一貫して小比類巻さんは厳しかった。面談の際もこういう一コマが。

小比類巻さん
彼に声出せって話をしたと思うんですけど、実際にどうやって出せばいいか本当はわからない子もいるんですよね。でもね。パンチを繰り出す時って空気を吸って出す人っていないと思うんですよね。大体空気を吐きながらパンチって打つんですよ。それが声を出すだけで威力や気合が変わってくるんですよ。戦いって正直「骨と骨とのぶつかり合い」なんですね。痛いですよ。でもその痛みを「我慢する」とか「耐える」って結局気合なんですね。だから声出せないやつって結局弱いんですよ。

 

こんな質問を泉君してみました。

恵比寿新聞
プロのトレーニングを今回体験したと思うんだけど正直きつかった?

泉君
キツイっていうかキツイという事すら考えられなかったです。しかもプロの方と一緒にしているからついて行かなきゃって思って。。

恵比寿新聞
小比類巻さんどう思われますか?

小比類巻さん
まず格闘技を好きで来てくれたって事が僕が本当にうれしいことだったんですよ。そんな子が僕の所に来てくれたことがうれしいんですよ。まだまだ格闘技は深いですから4日間では教えきれないですけど。まず彼を今回見て思ったのは、先ほども彼から「考えられなかった」って言ってましたけど好きなことをやってるから辛いとかキツイとかないんですよ。そこを見てまだまだ彼は強くなれるなと思いました。そして彼のように中学生ってほとんどコミュニケーションを取るのが中学生同士だと思うんですね。でもこの職業体験を通して社会人の人や目上の人ともコミュニケーションを取る事が出来てそれだけでも物凄く勉強になったと思うんですね。

恵比寿新聞
なるほどですね。社会経験って本当に大事なんですね。

小比類巻さん
あと僕が一番伝えたいこと。こうやって格闘技を好きで来てくれたじゃないですか?だからあえて言いますけど、格闘家の一番大切なところ、それは「紳士」でいる事なんですね。例えばメキシコのボクサーやムエタイの選手とか非常に紳士なんですね。どれぐらい紳士かというと彼らが深夜遊びまわっていたら試合権利を剥奪されるぐらいこの世界って厳正なんですね。強さを求める手に入れるっていう事は持つ側が紳士でいなくてはならないんですね。それを暴力振るってみたり俺が強いんだって低レベルな事はしてほしくない。強さってそういう物だと思うんですね。彼にはその言葉を持って帰ってもらいたいんですね。

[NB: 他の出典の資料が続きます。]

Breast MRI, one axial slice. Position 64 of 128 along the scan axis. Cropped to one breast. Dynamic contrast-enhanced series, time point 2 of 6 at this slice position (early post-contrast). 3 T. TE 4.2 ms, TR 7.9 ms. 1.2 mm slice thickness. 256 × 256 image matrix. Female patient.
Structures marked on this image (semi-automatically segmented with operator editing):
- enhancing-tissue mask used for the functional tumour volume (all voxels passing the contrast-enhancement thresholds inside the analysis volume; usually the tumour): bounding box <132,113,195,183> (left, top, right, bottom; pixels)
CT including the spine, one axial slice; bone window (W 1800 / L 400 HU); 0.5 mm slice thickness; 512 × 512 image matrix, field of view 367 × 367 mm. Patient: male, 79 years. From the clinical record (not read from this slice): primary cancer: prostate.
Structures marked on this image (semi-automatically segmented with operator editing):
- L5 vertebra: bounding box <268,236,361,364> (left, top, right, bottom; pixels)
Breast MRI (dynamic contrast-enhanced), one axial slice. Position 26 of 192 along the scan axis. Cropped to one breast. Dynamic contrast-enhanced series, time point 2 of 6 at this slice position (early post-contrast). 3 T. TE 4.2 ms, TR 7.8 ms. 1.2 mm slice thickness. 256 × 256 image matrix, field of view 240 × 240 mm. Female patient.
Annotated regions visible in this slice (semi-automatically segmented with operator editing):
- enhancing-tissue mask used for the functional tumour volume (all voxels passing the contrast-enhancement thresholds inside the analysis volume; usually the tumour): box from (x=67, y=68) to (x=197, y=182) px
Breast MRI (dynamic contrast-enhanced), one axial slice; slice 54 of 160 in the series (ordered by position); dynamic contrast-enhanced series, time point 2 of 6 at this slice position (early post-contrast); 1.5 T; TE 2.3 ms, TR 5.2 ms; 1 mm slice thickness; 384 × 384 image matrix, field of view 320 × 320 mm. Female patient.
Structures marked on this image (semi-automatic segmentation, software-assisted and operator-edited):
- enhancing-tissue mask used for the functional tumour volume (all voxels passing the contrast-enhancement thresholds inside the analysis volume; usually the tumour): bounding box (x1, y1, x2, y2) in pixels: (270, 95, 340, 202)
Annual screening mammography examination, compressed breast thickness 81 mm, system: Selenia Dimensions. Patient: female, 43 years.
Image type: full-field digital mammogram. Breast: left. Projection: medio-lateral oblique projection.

という事でお送りしました鉢山中学校の職業体験。物凄く意味のある事だと思います。

そして我々大人が子供たちに自分たちの仕事を教えることによって逆に発見がある

良い意味で色々と考えさせられる双方向的な取り組みだと思います。

泉君はこの経験を活かして格闘家をめざすのかな?なんと12月23日の小比類巻道場の

生徒さんの試合に泉君が出場するそうです。素晴らしい出会いだったんですね。

一生の思い出になるだろうな。こんな活動をされている鉢山中学に脱帽です。

すばらしい!!!!泉君・小比類巻さん・浦林さんお疲れ様でした。